====== ENTRIES PROVIDED ======

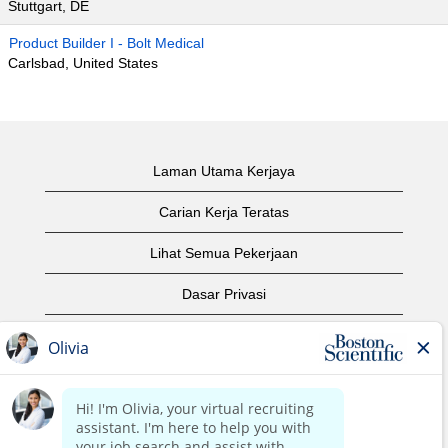
Stuttgart, DE
Product Builder I - Bolt Medical
Carlsbad, United States
Laman Utama Kerjaya
Carian Kerja Teratas
Lihat Semua Pekerjaan
Dasar Privasi
Syarat Penggunaan
Notis Hak Cipta
Hubungi Kami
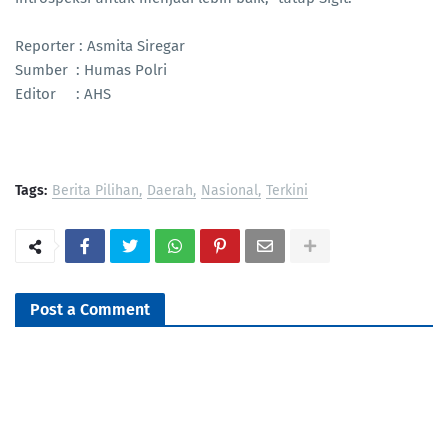
Reporter : Asmita Siregar
Sumber : Humas Polri
Editor : AHS
Tags:
Berita Pilihan
Daerah
Nasional
Terkini
Post a Comment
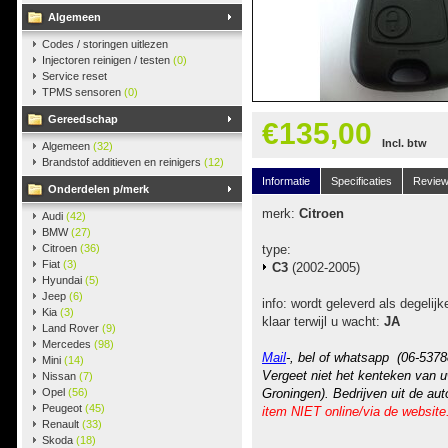
Algemeen
Codes / storingen uitlezen
Injectoren reinigen / testen
(0)
Service reset
TPMS sensoren
(0)
Gereedschap
€135,00
Incl. btw
Algemeen
(32)
Brandstof additieven en reinigers
(12)
Informatie
Specificaties
Revie
Onderdelen p/merk
merk:
Citroen
Audi
(42)
BMW
(27)
Citroen
(36)
type:
Fiat
(3)
C3
(2002-2005)
Hyundai
(5)
Jeep
(6)
info: wordt geleverd als degelijk
Kia
(3)
klaar terwijl u wacht:
JA
Land Rover
(9)
Mercedes
(98)
Mail
-, bel of whatsapp (06-5378
Mini
(14)
Vergeet niet het kenteken van u
Nissan
(7)
Opel
(56)
Groningen). Bedrijven uit de au
Peugeot
(45)
item NIET online/via de website
Renault
(33)
Skoda
(18)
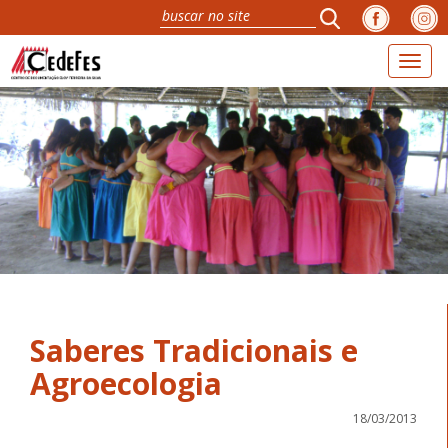
Toggl
naviga
Saberes Tradicionais e
Agroecologia
18/03/2013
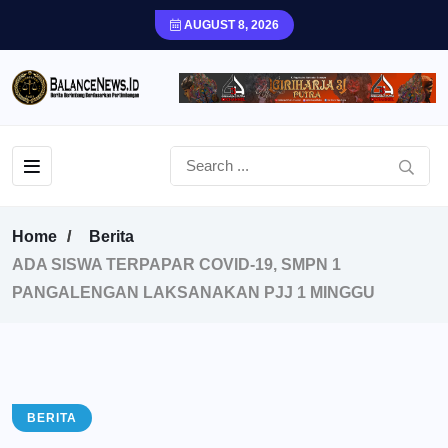
AUGUST 8, 2026
Home
Berita
ADA SISWA TERPAPAR COVID-19, SMPN 1
PANGALENGAN LAKSANAKAN PJJ 1 MINGGU
BERITA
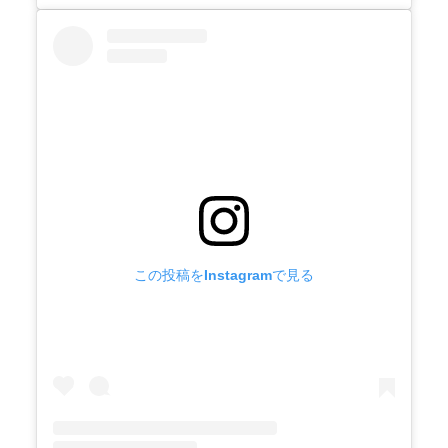
この投稿をInstagramで見る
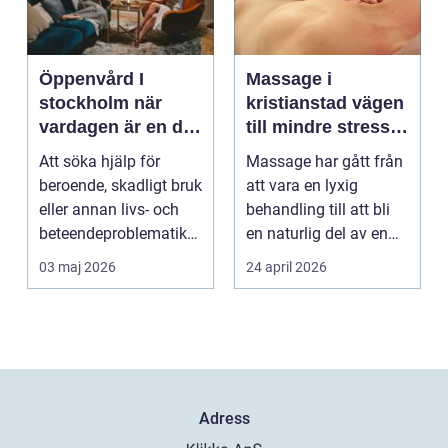
Öppenvård I
Massage i
stockholm när
kristianstad vägen
vardagen är en del
till mindre stress
av behandlingen
och mer energi i
Att söka hjälp för
Massage har gått från
vardagen
beroende, skadligt bruk
att vara en lyxig
eller annan livs- och
behandling till att bli
beteendeproblematik
en naturlig del av en
är ett stort st...
hållbar livsst...
03 maj 2026
24 april 2026
Adress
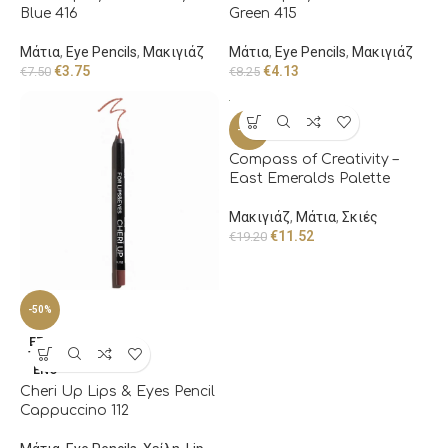
Blue 416
Green 415
Μάτια
,
Eye Pencils
,
Μακιγιάζ
Μάτια
,
Eye Pencils
,
Μακιγιάζ
€
3.75
€
4.13
€
7.50
€
8.25
-40%
Compass of Creativity –
East Emeralds Palette
Μακιγιάζ
,
Μάτια
,
Σκιές
€
11.52
€
19.20
-50%
ΕΞΑΝ
ΤΛΗΜ
ΈΝΟ
Cheri Up Lips & Eyes Pencil
Cappuccino 112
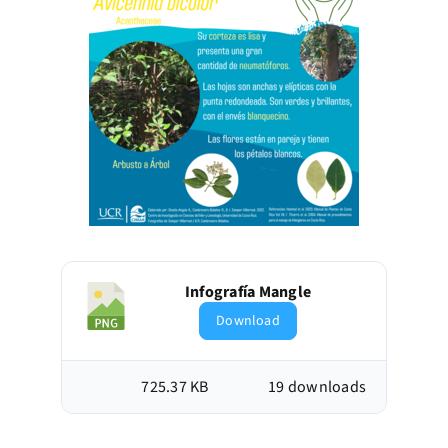
Infografía Mangle
Download
725.37 KB
19 downloads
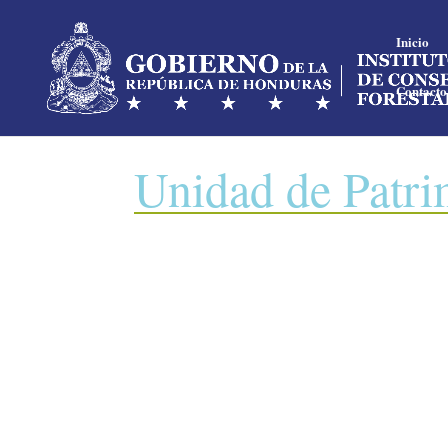
Inicio
Contacto
Unidad de Patri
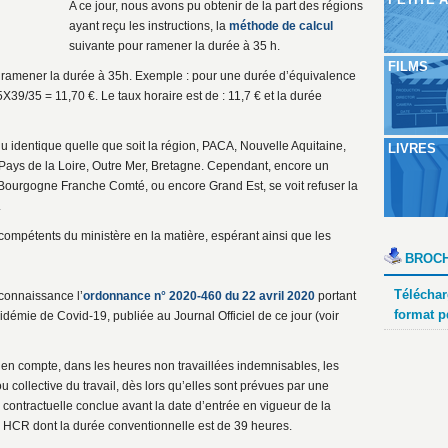
A ce jour, nous avons pu obtenir de la part des régions
ayant reçu les instructions, la
méthode de calcul
suivante pour ramener la durée à 35 h.
FILMS
r ramener la durée à 35h. Exemple : pour une durée d’équivalence
X39/35 = 11,70 €. Le taux horaire est de : 11,7 € et la durée
du identique quelle que soit la région, PACA, Nouvelle Aquitaine,
LIVRES
ys de la Loire, Outre Mer, Bretagne. Cependant, encore un
Bourgogne Franche Comté, ou encore Grand Est, se voit refuser la
.
compétents du ministère en la matière, espérant ainsi que les
BROCH
Téléchar
connaissance l’
ordonnance n° 2020-460 du 22 avril 2020
portant
format p
idémie de Covid-19, publiée au Journal Officiel de ce jour (voir
re en compte, dans les heures non travaillées indemnisables, les
u collective du travail, dès lors qu’elles sont prévues par une
 contractuelle conclue avant la date d’entrée en vigueur de la
r HCR dont la durée conventionnelle est de 39 heures.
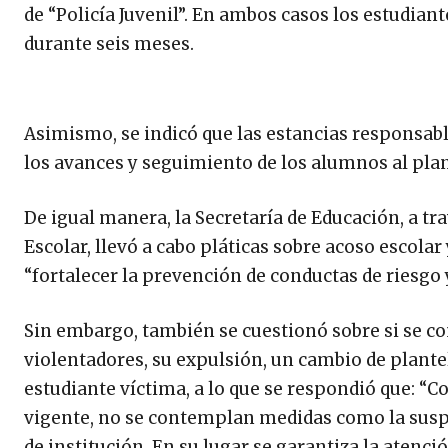
de “Policía Juvenil”. En ambos casos los estudian
durante seis meses.
Asimismo, se indicó que las estancias responsab
los avances y seguimiento de los alumnos al plan
De igual manera, la Secretaría de Educación, a tr
Escolar, llevó a cabo pláticas sobre acoso escola
“fortalecer la prevención de conductas de riesgo
Sin embargo, también se cuestionó sobre si se 
violentadores, su expulsión, un cambio de plantel
estudiante víctima, a lo que se respondió que: “
vigente, no se contemplan medidas como la suspens
de institución. En su lugar se garantiza la ate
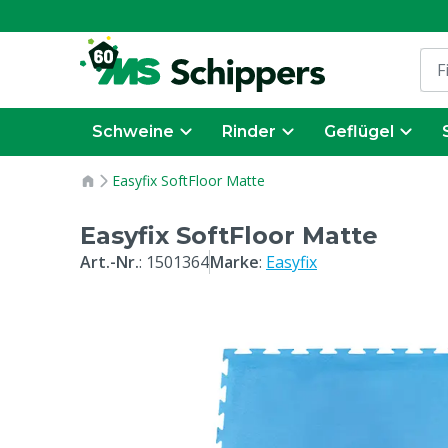
Schweine
Rinder
Geflügel
Easyfix SoftFloor Matte
Easyfix SoftFloor Matte
Art.-Nr.
:
1501364
Marke
:
Easyfix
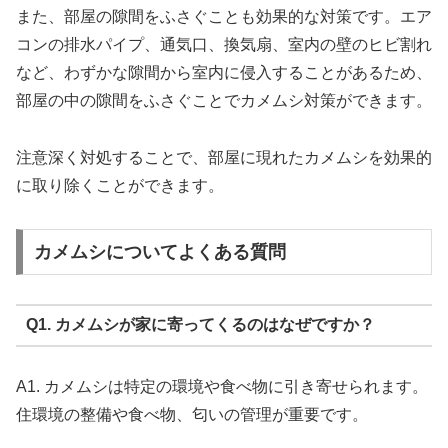
また、部屋の隙間をふさぐことも効果的な対策です。エア
コンの排水パイプ、通気口、換気扇、室内の壁のヒビ割れ
など、わずかな隙間から室内に侵入することがあるため、
部屋の中の隙間をふさぐことでカメムシ対策ができます。
注意深く対処することで、部屋に現れたカメムシを効果的
に取り除くことができます。
カメムシについてよくある質問
Q1. カメムシが家に寄ってくるのはなぜですか？
A1. カメムシは特定の環境や食べ物に引き寄せられます。
住環境の整備や食べ物、匂いの管理が重要です。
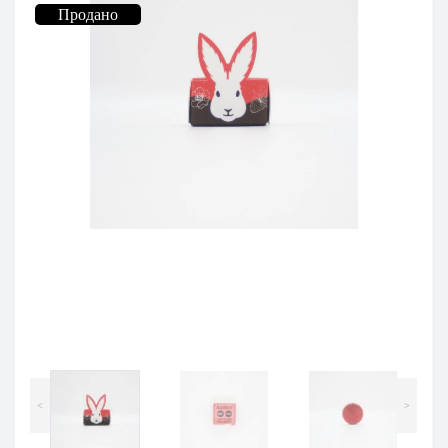
Продано
<
>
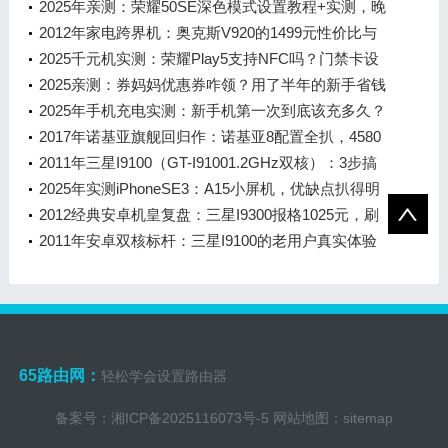
2025年亲测：荣耀50SE深色模式设置教程+实测，晚
睡党眼睛终于有救了！
2012年家电跨界机：奥克斯V920的1499元性价比与
真实短板
2025千元机实测：荣耀Play5支持NFC吗？门禁卡设
置居然这么接地气！
2025亲测：券妈妈优惠券咋领？用了半年的新手省钱
教程
2025年手机充电实测：新手机第一次到底该充多久？
2017年诺基亚旗舰回归作：诺基亚8配置全扒，4580
元买台“有温度的堆料机”值吗？
2011年三星I9100（GT-I91001.2GHz双核）：3步搞
定录音，讲座经典片段轻松留存
2025年实测iPhoneSE3：A15小屏机，优缺点扒得明
明白白
2012经典安卓机皇复盘：三星I9300报格1025元，刷
机教程+实用体验全解析
2011年安卓双核标杆：三星I9100的老用户真实体验
65路由网：
轻松学会设置路由器
备案号：
湘ICP备2025116073号-5
网站地图：
sitemap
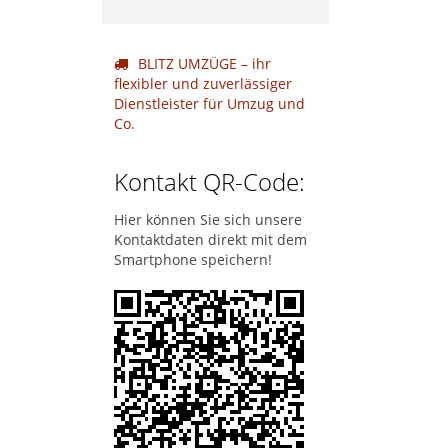
BLITZ UMZÜGE – ihr
flexibler und zuverlässiger
Dienstleister für Umzug und
Co.
Kontakt QR-Code:
Hier können Sie sich unsere
Kontaktdaten direkt mit dem
Smartphone speichern!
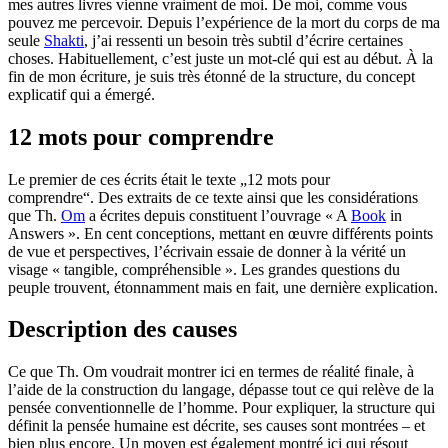
mes autres livres vienne vraiment de moi. De moi, comme vous
pouvez me percevoir. Depuis l’expérience de la mort du corps de ma
seule
Shakti
, j’ai ressenti un besoin très subtil d’écrire certaines
choses. Habituellement, c’est juste un mot-clé qui est au début. À la
fin de mon écriture, je suis très étonné de la structure, du concept
explicatif qui a émergé.
12 mots pour comprendre
Le premier de ces écrits était le texte „12 mots pour
comprendre“. Des extraits de ce texte ainsi que les considérations
que Th.
Om
a écrites depuis constituent l’ouvrage « A
Book
in
Answers ». En cent conceptions, mettant en œuvre différents points
de vue et perspectives, l’écrivain essaie de donner à la vérité un
visage « tangible, compréhensible ». Les grandes questions du
peuple trouvent, étonnamment mais en fait, une dernière explication.
Description des causes
Ce que Th. Om voudrait montrer ici en termes de réalité finale, à
l’aide de la construction du langage, dépasse tout ce qui relève de la
pensée conventionnelle de l’homme. Pour expliquer, la structure qui
définit la pensée humaine est décrite, ses causes sont montrées – et
bien plus encore. Un moyen est également montré ici qui résout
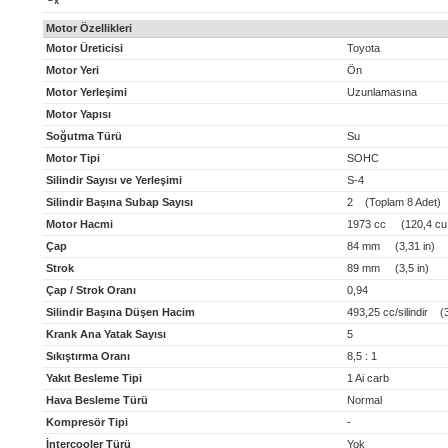
x
Motor Özellikleri
Motor Üreticisi
Toyota
Motor Yeri
Ön
Motor Yerleşimi
Uzunlamasına
Motor Yapısı
Soğutma Türü
Su
Motor Tipi
SOHC
Silindir Sayısı ve Yerleşimi
S-4
Silindir Başına Subap Sayısı
2 (Toplam 8 Adet)
Motor Hacmi
1973 cc (120,4 cu 
Çap
84 mm (3,31 in)
Strok
89 mm (3,5 in)
Çap / Strok Oranı
0,94
Silindir Başına Düşen Hacim
493,25 cc/silindir (30
Krank Ana Yatak Sayısı
5
Sıkıştırma Oranı
8,5 : 1
Yakıt Besleme Tipi
1 Ai carb
Hava Besleme Türü
Normal
Kompresör Tipi
-
İntercooler Türü
Yok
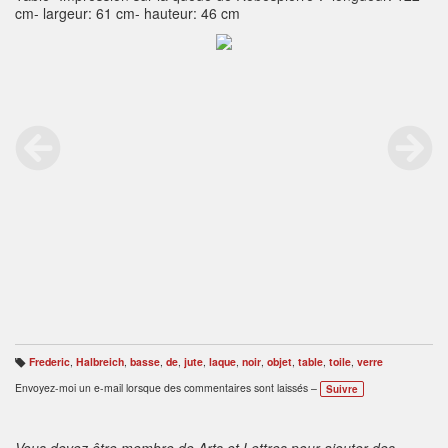
cm- largeur: 61 cm- hauteur: 46 cm
Frederic
,
Halbreich
,
basse
,
de
,
jute
,
laque
,
noir
,
objet
,
table
,
toile
,
verre
B
ali
Envoyez-moi un e-mail lorsque des commentaires sont laissés –
Suivre
s
e
s
:
Vous devez être membre de Arts et Lettres pour ajouter des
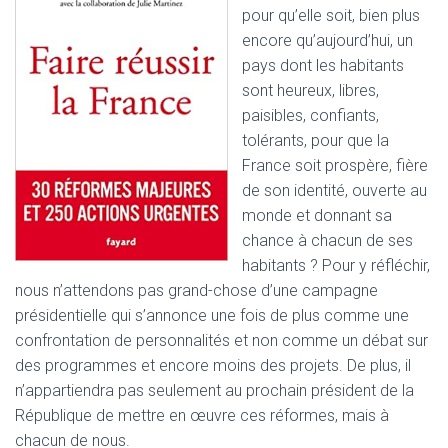
pour qu’elle soit, bien plus
encore qu’aujourd’hui, un
pays dont les habitants
sont heureux, libres,
paisibles, confiants,
tolérants, pour que la
France soit prospère, fière
de son identité, ouverte au
monde et donnant sa
chance à chacun de ses
habitants ? Pour y réfléchir,
nous n’attendons pas grand-chose d’une campagne
présidentielle qui s’annonce une fois de plus comme une
confrontation de personnalités et non comme un débat sur
des programmes et encore moins des projets. De plus, il
n’appartiendra pas seulement au prochain président de la
République de mettre en œuvre ces réformes, mais à
chacun de nous.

======

## [WHAT TO WORK ON]
Copy the material line for line, from its very beginning through the line containing "Unidad de Patri", both ends included. Leave the pictures out of your answer.

## [ANSWER BOX]
Stuttgart, DE
Product Builder I - Bolt Medical
Carlsbad, United States
Laman Utama Kerjaya
Carian Kerja Teratas
Lihat Semua Pekerjaan
Dasar Privasi
Syarat Penggunaan
Notis Hak Cipta
Hubungi Kami
Reporter : Asmita Siregar
Sumber : Humas Polri
Editor : AHS
Tags:
Berita Pilihan
Daerah
Nasional
Terkini
Post a Comment
Algemeen
Codes / storingen uitlezen
Injectoren reinigen / testen
(0)
Service reset
TPMS sensoren
(0)
Gereedschap
€135,00
Incl. btw
Algemeen
(32)
Brandstof additieven en reinigers
(12)
Informatie
Specificaties
Revie
Onderdelen p/merk
merk:
Citroen
Audi
(42)
BMW
(27)
Citroen
(36)
type:
Fiat
(3)
C3
(2002-2005)
Hyundai
(5)
Jeep
(6)
info: wordt geleverd als degelijk
Kia
(3)
klaar terwijl u wacht:
JA
Land Rover
(9)
Mercedes
(98)
Mail
-, bel of whatsapp (06-5378
Mini
(14)
Vergeet niet het kenteken van u
Nissan
(7)
Opel
(56)
Groningen). Bedrijven uit de au
Peugeot
(45)
item NIET online/via de website
Renault
(33)
Skoda
(18)
Toggl
naviga
Saberes Tradicionais e
Agroecologia
18/03/2013
AUGUST 8, 2026
Home
Berita
ADA SISWA TERPAPAR COVID-19, SMPN 1
PANGALENGAN LAKSANAKAN PJJ 1 MINGGU
BERITA
この投稿をInstagramで見る
Öppenvård I
Massage i
stockholm när
kristianstad vägen
vardagen är en del
till mindre stress
av behandlingen
och mer energi i
Att söka hjälp för
Massage har gått från
vardagen
beroende, skadligt bruk
att vara en lyxig
eller annan livs- och
behandling till att bli
beteendeproblematik
en naturlig del av en
är ett stort st...
hållbar livsst...
03 maj 2026
24 april 2026
Adress
Blue 416
Green 415
Μάτια
,
Eye Pencils
,
Μακιγιάζ
Μάτια
,
Eye Pencils
,
Μακιγιάζ
€
3.75
€
4.13
€
7.50
€
8.25
-40%
Compass of Creativity –
East Emeralds Palette
Μακιγιάζ
,
Μάτια
,
Σκιές
€
11.52
€
19.20
-50%
ΕΞΑΝ
ΤΛΗΜ
ΈΝΟ
Cheri Up Lips & Eyes Pencil
Cappuccino 112
Infografía Mangle
Download
725.37 KB
19 downloads
Inicio
Contacto
Unidad de Patri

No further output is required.